• _ENTRIES SUPPLIED_:
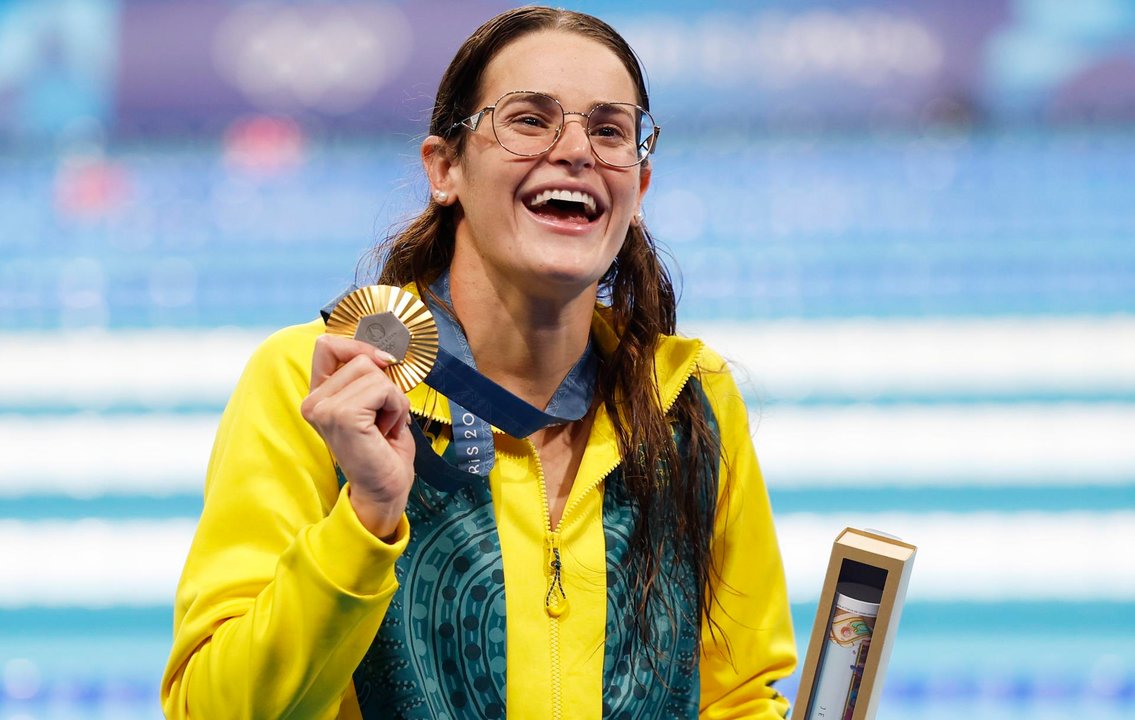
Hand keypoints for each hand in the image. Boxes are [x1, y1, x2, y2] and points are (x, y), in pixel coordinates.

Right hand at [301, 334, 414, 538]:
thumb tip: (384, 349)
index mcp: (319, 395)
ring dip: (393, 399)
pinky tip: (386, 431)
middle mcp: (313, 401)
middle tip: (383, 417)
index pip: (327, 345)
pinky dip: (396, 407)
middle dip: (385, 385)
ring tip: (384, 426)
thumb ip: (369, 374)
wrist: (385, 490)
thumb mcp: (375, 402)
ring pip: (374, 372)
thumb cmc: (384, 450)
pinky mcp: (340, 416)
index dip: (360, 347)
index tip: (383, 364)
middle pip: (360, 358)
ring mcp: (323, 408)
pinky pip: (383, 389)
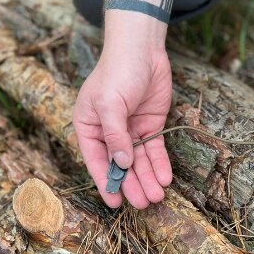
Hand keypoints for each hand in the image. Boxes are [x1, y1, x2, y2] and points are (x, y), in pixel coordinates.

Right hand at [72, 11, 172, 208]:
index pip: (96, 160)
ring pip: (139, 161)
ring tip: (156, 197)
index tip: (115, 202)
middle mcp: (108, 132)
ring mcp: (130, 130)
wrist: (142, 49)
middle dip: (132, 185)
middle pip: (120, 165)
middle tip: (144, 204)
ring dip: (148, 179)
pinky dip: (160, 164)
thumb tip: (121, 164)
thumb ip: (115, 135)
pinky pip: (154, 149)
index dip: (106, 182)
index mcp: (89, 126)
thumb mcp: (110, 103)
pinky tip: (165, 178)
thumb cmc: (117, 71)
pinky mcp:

• _EXERCISE AIM_: Referring to the material above, set down exactly the lines between the line with "index mcp: (319, 395)" and the line with "ring mcp: (323, 408)", inclusive, and no other lines.

• _EXERCISE RESULT_:
index mcp: (319, 395)
ring dip: (393, 399)
pinky tip: (386, 431)
middle mcp: (313, 401)
middle tip: (383, 417)
index pip: (327, 345)
pinky dip: (396, 407)
middle dip: (385, 385)
ring tip: (384, 426)
thumb ip: (369, 374)
wrist: (385, 490)
thumb mcp: (375, 402)
ring pip: (374, 372)
thumb cmc: (384, 450)
pinky mcp: (340, 416)
index dip: (360, 347)
index tip: (383, 364)
middle pip: (360, 358)
ring mcp: (323, 408)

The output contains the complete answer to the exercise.